Recommended best practice is running a simple CREATE TABLE AS SELECT (CTAS) in PROC SQL as one of these cases in Hadoop. Using the option DBIDIRECTEXEC will force specific operations (table create or delete) to be passed to the DBMS.

SAS on Hive Best Practices
Avoid merging SAS data with Hive data. It is recommended that you transform the SAS data set in a Hive table and run the merge inside Hive to leverage distributed processing and avoid network traffic between SAS workspace server node and the Hadoop cluster.

The ORDER BY clause on a large table is very costly in Hive.

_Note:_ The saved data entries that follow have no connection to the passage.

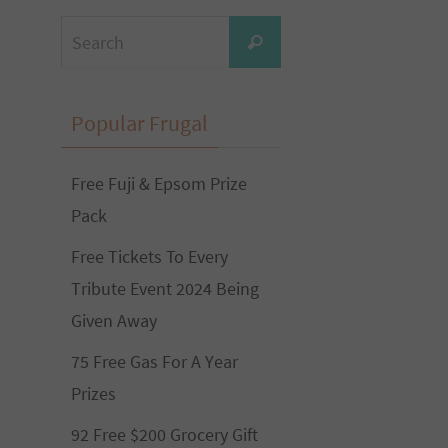
Search
Search
for:
Popular Frugal
Free Fuji & Epsom Prize
Pack
Free Tickets To Every
Tribute Event 2024 Being
Given Away
75 Free Gas For A Year
Prizes
92 Free $200 Grocery Gift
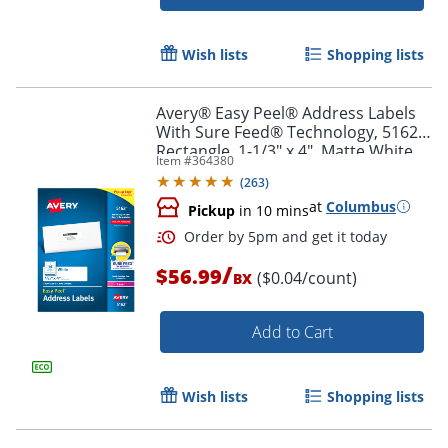
Wish lists
Shopping lists
Avery® Easy Peel® Address Labels
With Sure Feed® Technology, 5162,
Rectangle, 1-1/3" x 4", Matte White,
Item #
364380
Box Of 1,400
Order by 5pm and get it toda
(
263
)
at
Columbus
Pickup
in 10 mins
/
$56.99
($0.04/count)
BX
Add to Cart
Wish lists
Shopping lists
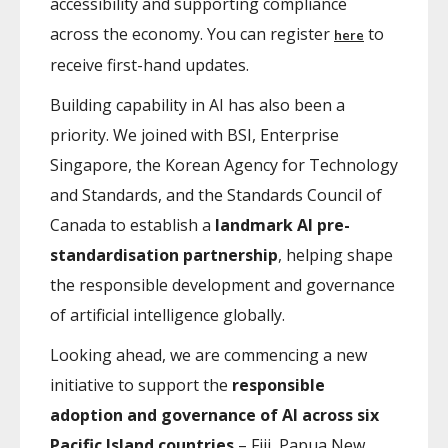
accessibility and supporting compliance
across the economy. You can register
to
here
receive first-hand updates.
Building capability in AI has also been a
priority. We joined with BSI, Enterprise
Singapore, the Korean Agency for Technology
and Standards, and the Standards Council of
Canada to establish a
landmark AI pre-
standardisation partnership
, helping shape
the responsible development and governance
of artificial intelligence globally.
Looking ahead, we are commencing a new
initiative to support the
responsible
adoption and governance of AI across six
Pacific Island countries
– Fiji, Papua New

SAS code optimization can avoid the use of the ORDER BY statement in Hadoop.

SAS can work with the ORC file format in Hive with Default ZLIB compression. SAS option allowing you to create a file in an alternative format is ‘DBCREATE_TABLE_OPTS= stored as orc’ in the LIBNAME statement.

Data partitioning is often used when working with traditional database management systems to improve performances of queries. Hive supports partitioned data. Partitioning data in Hive can improve query performance. It is recommended that you use partitioning on low cardinality variables used often in the queries.